> Assignment: The answer should be an exact repeat of the stretch of material below from the line containing "Rendered at 1500 by 1125 pixels." through the line containing "For every layout".

> Data:
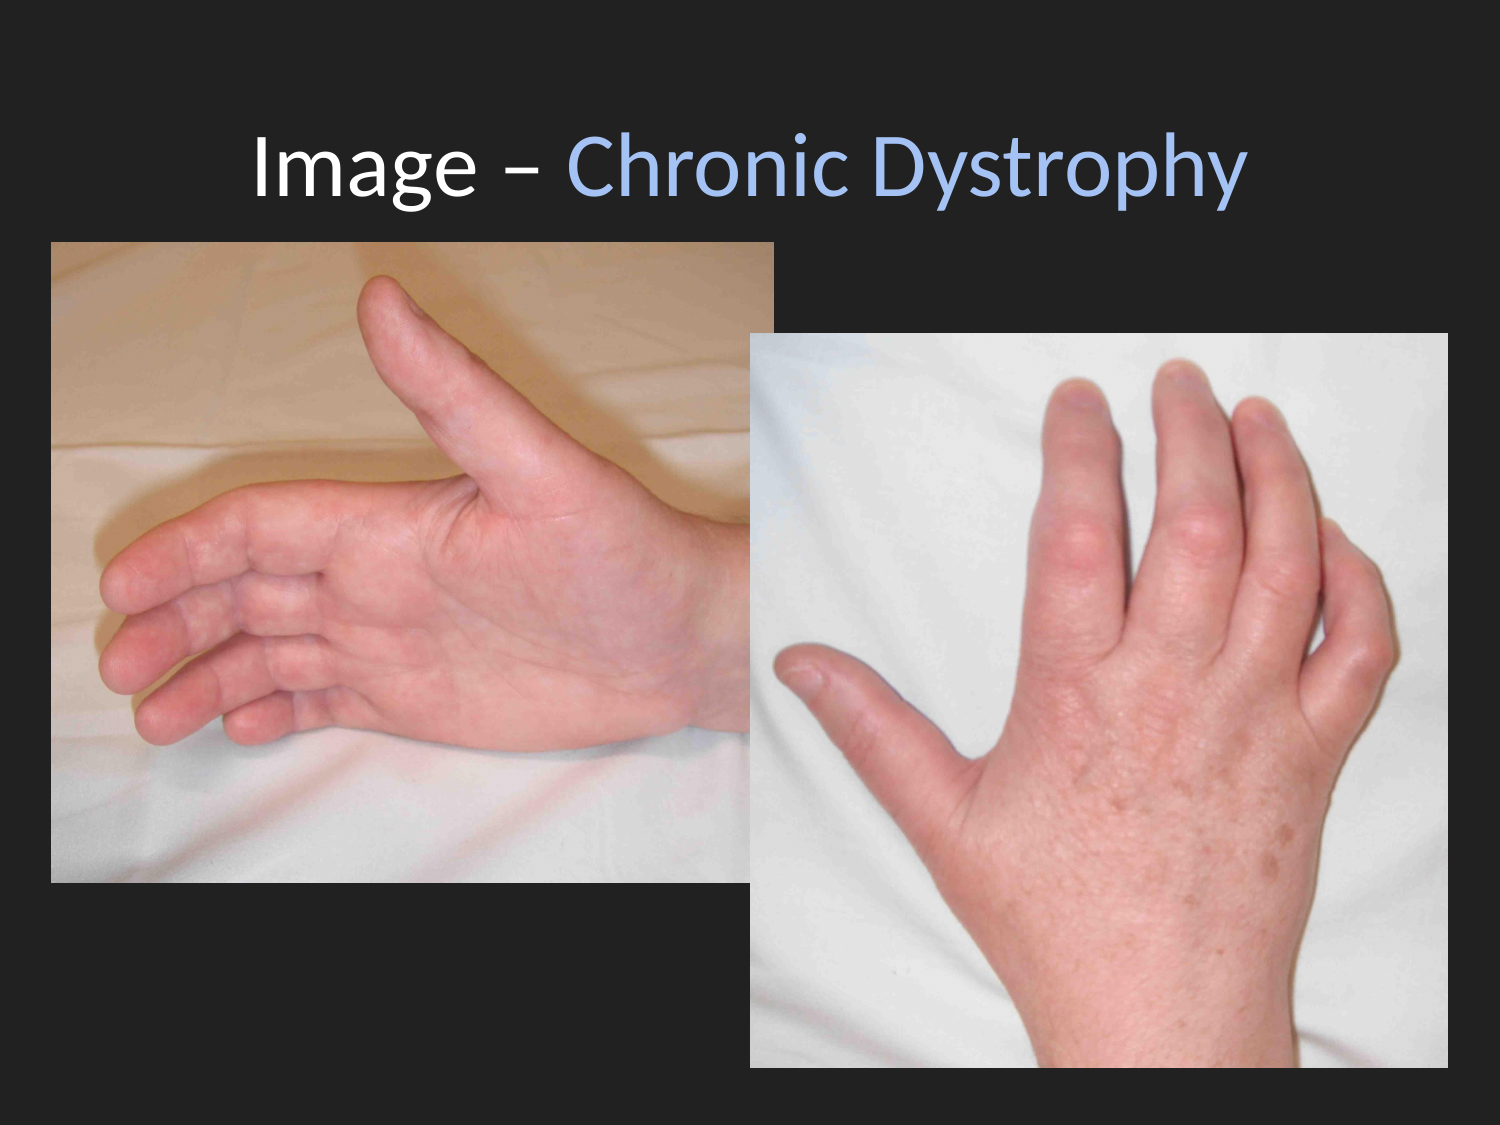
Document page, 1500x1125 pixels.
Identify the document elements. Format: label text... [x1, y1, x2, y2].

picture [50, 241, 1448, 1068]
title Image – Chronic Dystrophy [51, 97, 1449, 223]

...

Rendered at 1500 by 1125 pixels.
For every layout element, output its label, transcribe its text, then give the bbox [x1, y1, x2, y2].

> Answer space:
Rendered at 1500 by 1125 pixels.
For every layout element, output its label, transcribe its text, then give the bbox [x1, y1, x2, y2].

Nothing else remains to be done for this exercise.